With help of the four circle patterns, which have their origin at the elongation of the cross lines, the position of the cross lines can be determined in world coordinates. The pattern poses in camera and world coordinates, as well as the resulting position of the cross lines will be written into the terminal output.
Finally, you are asked to move the tooltip straight down to the cross lines. Make sure, that the tooltip points straight down, i.e. in direction of the table, and precisely touches the middle of the crosslines (see Fig. 15.2).
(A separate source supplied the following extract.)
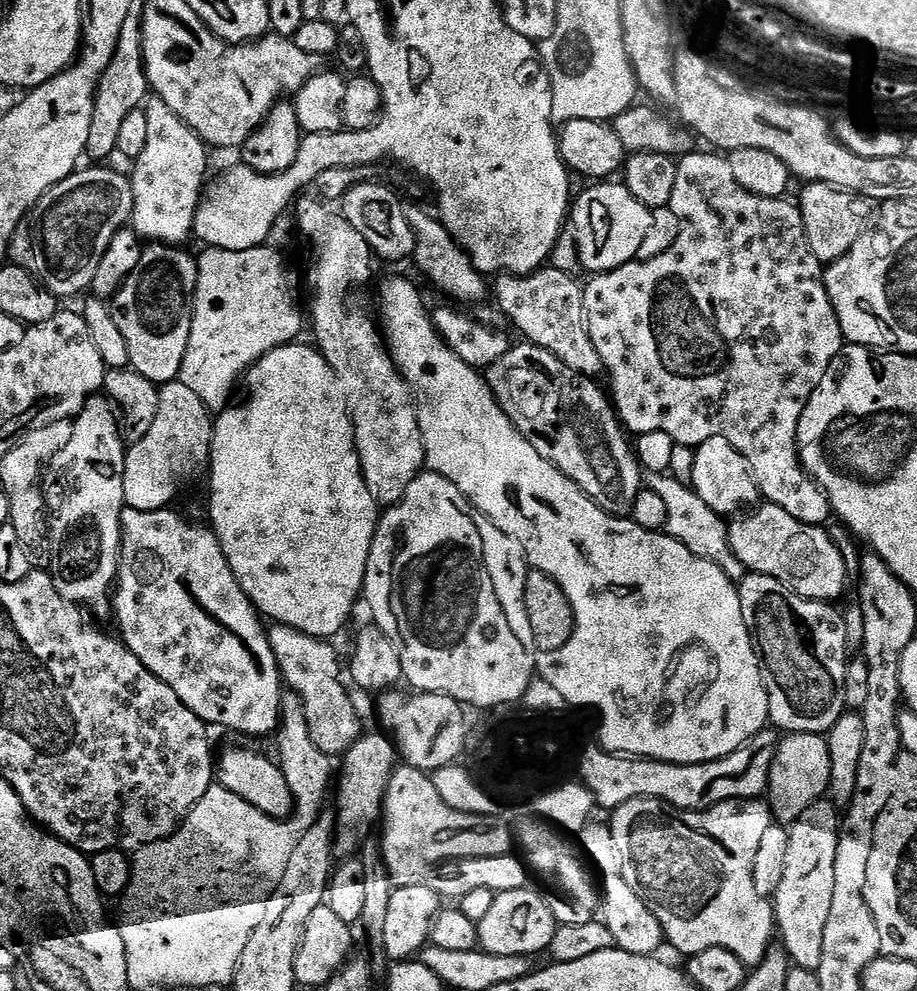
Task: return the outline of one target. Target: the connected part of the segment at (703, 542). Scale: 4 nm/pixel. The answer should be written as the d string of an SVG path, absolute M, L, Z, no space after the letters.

Then confirm this by pressing ‘Enter’. Now, the pose of the tooltip is the same as the pose of the cross lines. With help of the known flange (TCP) coordinates the tooltip pose is transformed into flange coordinates and the result is written into the terminal output and saved as /tmp/calibration/storage_tooltipcalib/tooltip_pose_in_flange_coordinages.npy
.
To relocate the tool center point (TCP) from the flange position to a newly calculated end effector (tooltip) position in Rosvita, add a tcp_link to the file robotModel/main.xacro of your project folder. As origin xyz of your new tcp_link choose the translation vector of your calculated tcp<->end effector transformation (i.e. of your tooltip pose in flange coordinates). Then compile the main.xacro and adapt your robot configuration (i.e. the tip link of the move group and the parent link of the end effector). For more details see chapter Relocation of the “Tool Center Point (TCP)” or see the last terminal output when running the script.